Grand Teton National Park rangers initiated a rescue and conducted an aerial evacuation on Friday afternoon, July 12, after a climber seriously injured his leg while glissading down a snowfield in Hanging Canyon. Lauren Hall, age 33, of Jackson, Wyoming and a companion successfully climbed a feature known as The Jaw in Hanging Canyon on Mount St. John and were on their way down from the climb when Hall punched through thin snow near a rock about 10 a.m. and sustained the injury that ultimately prevented him from hiking much further.
Although there are limited landing zones within Hanging Canyon, one was located near Ramshead Lake and only 100 yards from the climber's backcountry campsite. Consequently, the helicopter was able to get relatively close for the rescue mission. The contract helicopter carrying two park rangers arrived on scene at 5:45 p.m. Hall was loaded inside the ship and flown to the Lupine Meadows rescue cache on the valley floor by 6:10 p.m. Hall was then transported by private vehicle to St. John's Medical Center in Jackson.
Hall and his companion did not carry ice axes during their excursion into Hanging Canyon.

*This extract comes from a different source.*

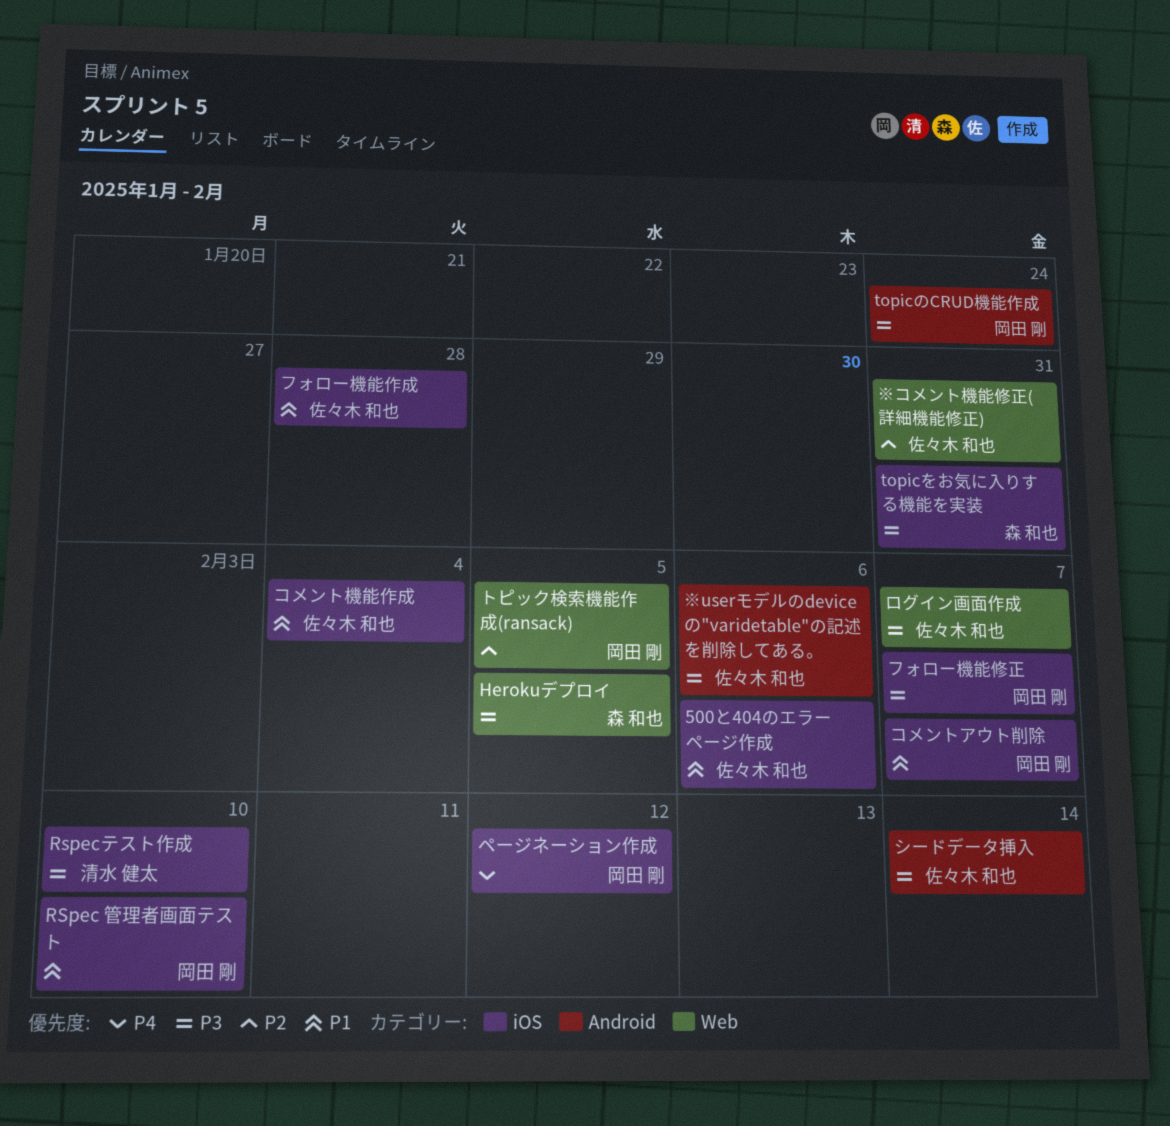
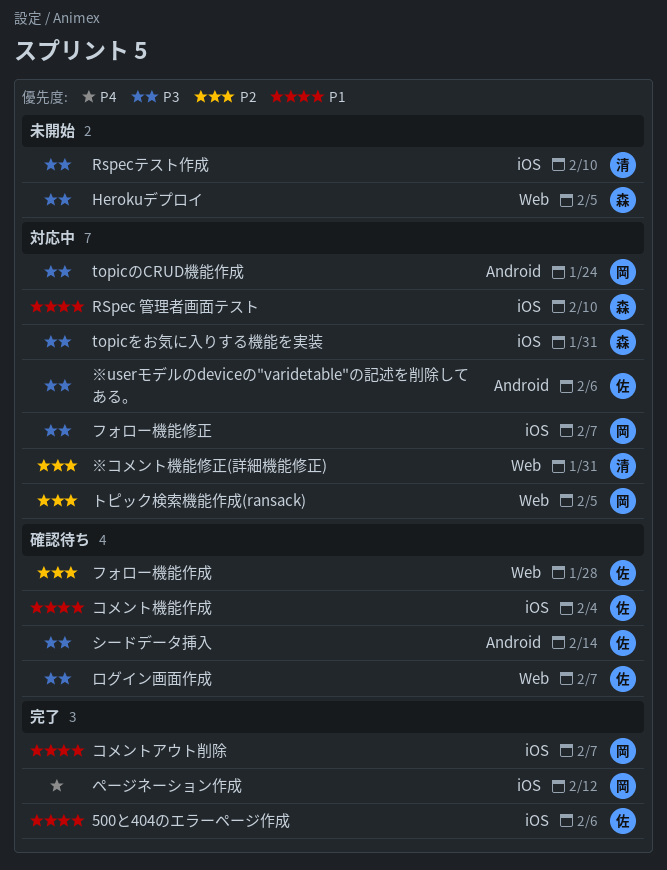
RSpec 管理者画面テスト, owner: 岡田 剛 -> 森 和也
※コメント機能修正(詳細機能修正), owner: 佐々木 和也 -> 清水 健太
フォロー機能作成, priority: P1 -> P2
フォロー機能作成, label: iOS -> Web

While park rangers do not believe an ice axe would have necessarily prevented this injury, they recommend that backcountry users carry an ice axe as basic gear and as a safety measure for glissading and/or crossing most snow slopes in the Tetons.
On Sunday evening, July 14, a second rescue was conducted in Hanging Canyon in as many days. A 52-year-old hiker injured his leg and subsequently called for help. Two park rangers hiked in to assist the injured man, and they helped him walk to the Jenny Lake boat dock where he took a shuttle boat to the east shore and his parked vehicle at South Jenny Lake. The injured hiker then transported himself to medical care.
In all, 5 rescues were conducted in the Grand Tetons within a five day period this past week. Two climbers in two separate incidents were rescued on the Grand Teton, and a paraglider was rescued in Death Canyon.